Y a-t-il un « Etat-PS » ?

Il est un peu plus de 22h ce 2 mai 2012, quand François Hollande dégaine. Face à un Nicolas Sarkozy agacé, un David Pujadas attentif, il ne le sait pas encore, mais le futur président de la République vient de sortir « la » phrase du débat de l’entre-deux tours. Ou du moins « le lot de phrases ».

Quinze formules, exactement, pour une durée de trois minutes et vingt et une secondes. Une éternité. Surtout pour son adversaire direct, un président sortant, quasiment déjà sorti. Signe particulier : elles commencent toujours pas la même chose : « Moi président de la République », comme un coup de maître, un coup de grâce. Les journaux l’appelleront plus tard, « l’anaphore Hollande ».

Particulièrement commentée par la presse, elle fait suite à la question posée par la journaliste Laurence Ferrari : « Quel président comptez-vous être ? ». Dans cette  « scansion » qui brosse en substance un portrait de sa présidence, François Hollande n’oublie rien : ni les grands chantiers qu’il compte mettre en place, lui, le candidat de la présidence « normale », ni les « fautes », considérées comme telles, commises sous « l’ère Sarkozy ». Et dès la cinquième phrase de sa tirade, le futur président prévient :

Moi président de la République, je n’aurai pas la prétention de nommer les directeurs des chaînes de télévision publique, je laisserai ça à des instances indépendantes.
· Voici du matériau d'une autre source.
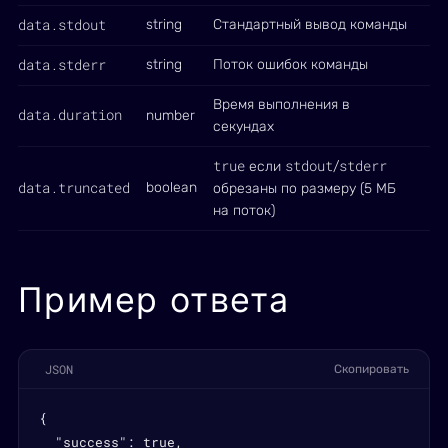
data.stdout
string
Стандартный вывод команды
data.stderr
string
Поток ошибок команды
Время выполнения в
data.duration
number
секундах
true
stdout
stderr
если
/
data.truncated
boolean
обрезаны по размеру (5 МБ
на поток)
Пример ответа
JSON
Скопировать
{

  "success": true,
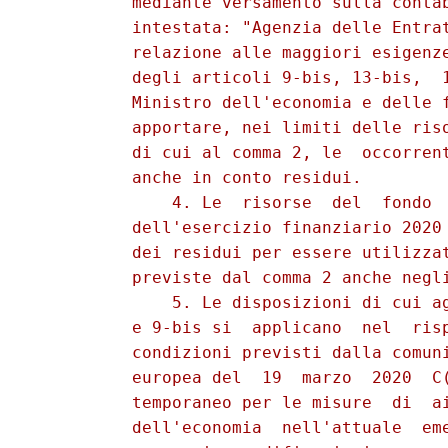
          mediante versamento sulla contab
          intestata: "Agenzia delle Entrat
          relazione alle maggiori esigenze
          degli articoli 9-bis, 13-bis,  1
          Ministro dell'economia e delle f
          apportare, nei limiti delle riso
          di cui al comma 2, le  occorrent
          anche in conto residui. 

              4. Le  risorse  del  fondo  
          dell'esercizio finanziario 2020 
          dei residui per essere utilizzat
          previste dal comma 2 anche negli
              5. Le disposizioni di cui ag
          e 9-bis si  applicano  nel  risp
          condizioni previsti dalla comuni
          europea del  19  marzo  2020  C(
          temporaneo per le misure  di  ai
          dell'economia  nell'attuale  eme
Le message est clair. S’il est élu, il ne sera pas l’instigateur d’une « chasse aux sorcières », comme pour se préserver d’une possible invective du camp adverse. Comme pour dire fermement que les démons du passé Mitterrandien ne reviendront pas.

Mais presque neuf mois après l’élection du Corrézien, on est en droit de se demander : cette promesse, est-elle tenue ? L’opposition donne des éléments de réponses, et crie au scandale. Un grand classique de la vie politique. « Une véritable purge. Une chasse aux sorcières sans précédent… », Luc Chatel  est le premier à sonner l’alarme.

En cause : les nominations auxquelles a procédé François Hollande. Pour se justifier, il multiplie les références. Le limogeage du préfet de police Frédéric Péchenard, et celui du patron de la DCRI, Bernard Squarcini ; La promotion de Jack Lang à la tête de l’Institut du monde arabe, en remplacement de Renaud Muselier, ex-ministre UMP ; Et l’éviction d’Arno Klarsfeld de l’Office français de l’immigration où il avait été nommé, en 2011, par Nicolas Sarkozy ? Luc Chatel n’omet rien. Surtout pas l’arrivée d’Olivier Schrameck, un proche de Lionel Jospin, à la présidence du Conseil supérieur de l’audiovisuel (CSA) : « Je ne conteste pas ses compétences de haut fonctionnaire. Mais elles nous avaient échappé dans le secteur de l’audiovisuel… ». Sans donner plus de noms, il n’arrête pas les critiques.

Plus de 30% des préfets ont été remerciés. Près de la moitié des recteurs. Une grande partie des directeurs d’Administration Centrale. Donc ce qui frappe, c’est à la fois l’ampleur de cette purge mais c’est aussi sa violence  martèle-t-il.

Un « grand classique »

Que la majorité ne s’offusque pas trop. Par cette interview offensive, l’ancien ministre n’a fait que mettre en exergue une vielle habitude en politique. Les politologues américains parlent de « Spoils system » (en Français : le systèmes des dépouilles) qui reposent sur le principe selon lequel un nouveau gouvernement doit pouvoir compter sur la loyauté partisane des fonctionnaires, et donc remplacer ceux qui sont en place par des fidèles. Un système élaboré dès la première présidence d’Andrew Jackson, élu aux Etats-Unis en… 1829. Il considérait que le peuple donne mandat au gagnant pour choisir les fonctionnaires dans ses rangs. Le chef de l’Etat n’a pas dérogé à la règle. Tout comme son prédécesseur d’ailleurs, que François Hollande n’a pas manqué de fustiger. Candidat, il avait dénoncé l’« État UMP» avant de lever le voile sur ce que serait sa présidence : « Aucun de ceux qui aujourd’hui exercent des responsabilités et qui sont loyaux n’ont à s’inquiéter. En revanche, ceux qui sont liés à ce système auront forcément à laisser la place à d’autres. »

Pour amortir les critiques, à l’Elysée, les esprits s’activent pour tenter de faire passer une réforme qui permettrait d’approuver certaines grandes nominations par une majorité des 4/5ème des commissions parlementaires. Pour autant, rien ne changera pour la majorité des hauts fonctionnaires, qui resteront le ciment de l’alternance. Les copains d’abord, c’est avant tout, une pathologie française.